Using the listing below, report how many lines contain the word "front" and give no other words.
=== Begin Enclosure ===
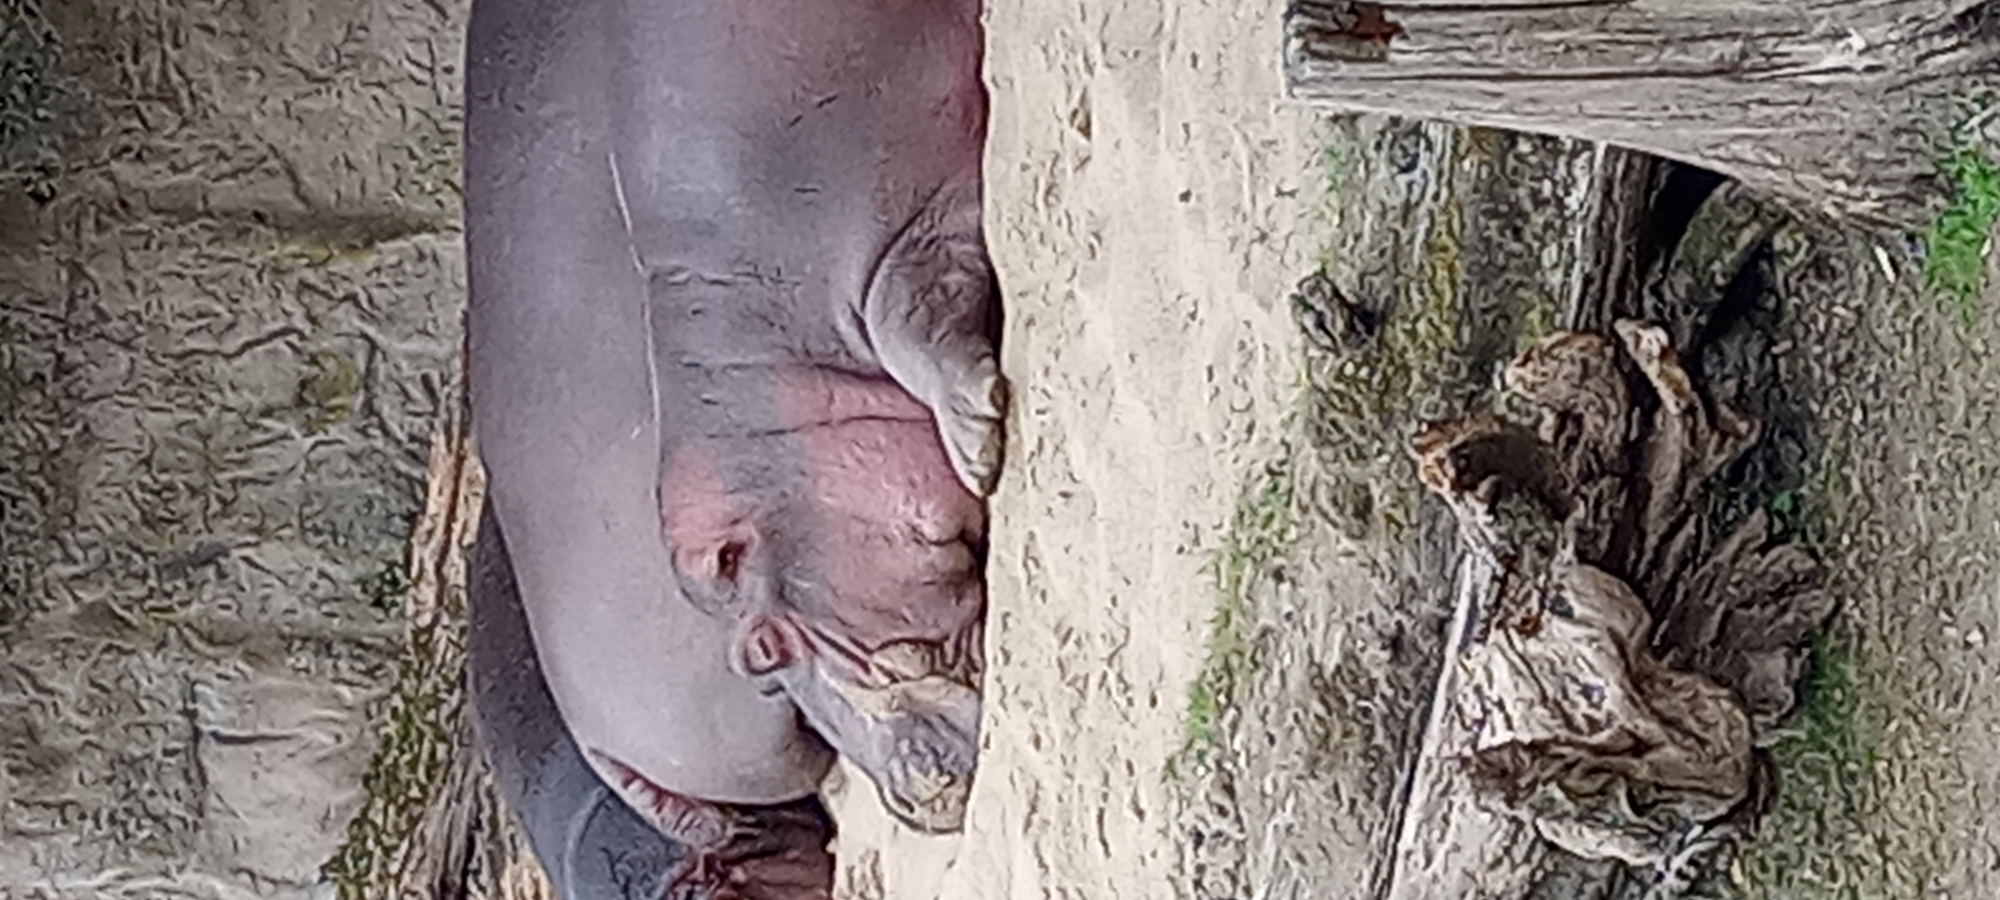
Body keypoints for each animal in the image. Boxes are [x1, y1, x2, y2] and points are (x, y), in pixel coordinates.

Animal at [461, 0, 1003, 889]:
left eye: (762, 650)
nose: (917, 796)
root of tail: (601, 746)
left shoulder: (895, 230)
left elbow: (919, 310)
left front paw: (979, 436)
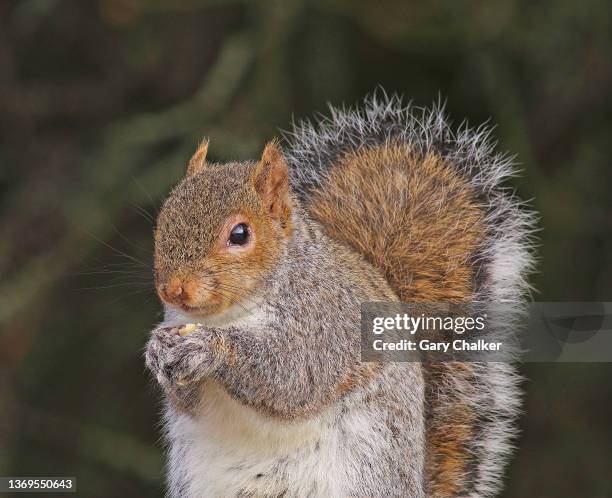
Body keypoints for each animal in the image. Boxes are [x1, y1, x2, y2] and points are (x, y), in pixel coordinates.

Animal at [145, 94, 536, 498]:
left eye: (239, 234)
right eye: (162, 222)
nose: (173, 289)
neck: (230, 314)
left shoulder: (331, 320)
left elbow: (294, 375)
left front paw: (211, 348)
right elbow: (189, 402)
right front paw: (157, 351)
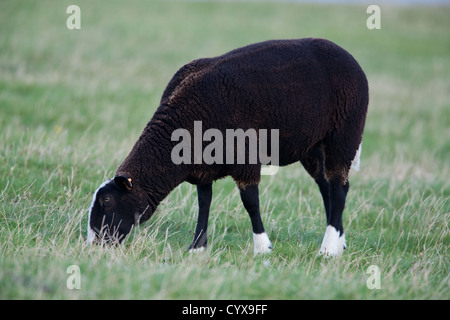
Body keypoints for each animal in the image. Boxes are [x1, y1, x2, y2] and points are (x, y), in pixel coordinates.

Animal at [88, 38, 370, 258]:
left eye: (107, 200)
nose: (93, 244)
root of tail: (346, 55)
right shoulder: (202, 165)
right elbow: (204, 202)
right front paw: (197, 248)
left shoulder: (244, 157)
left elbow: (250, 203)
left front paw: (262, 248)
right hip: (313, 147)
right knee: (329, 187)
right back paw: (339, 241)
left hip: (343, 134)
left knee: (338, 189)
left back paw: (328, 249)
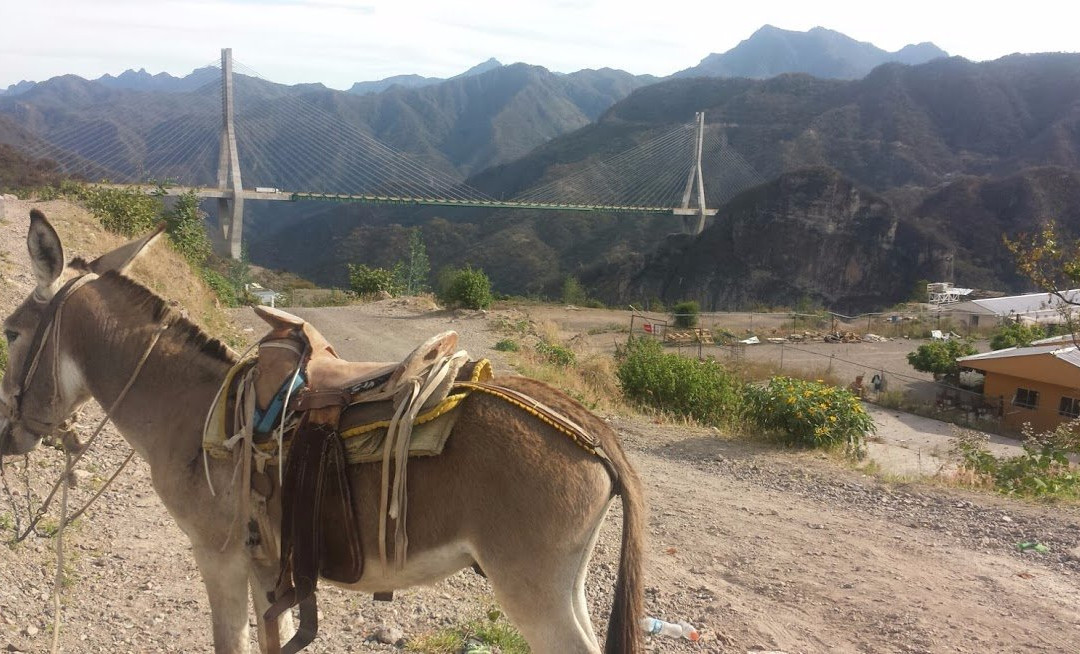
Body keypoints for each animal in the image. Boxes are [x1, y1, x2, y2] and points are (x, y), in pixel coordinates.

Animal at [0, 210, 644, 654]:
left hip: (533, 593)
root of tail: (584, 425)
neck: (192, 412)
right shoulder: (268, 569)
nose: (8, 439)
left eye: (9, 332)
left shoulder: (219, 560)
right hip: (566, 587)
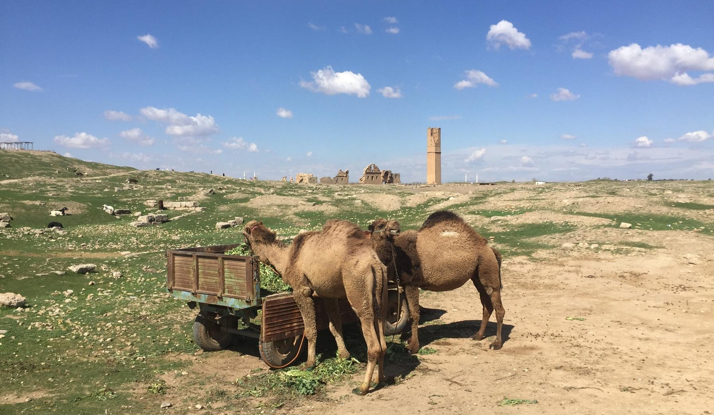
=== End Enclosure ===
## Response to the exercise
5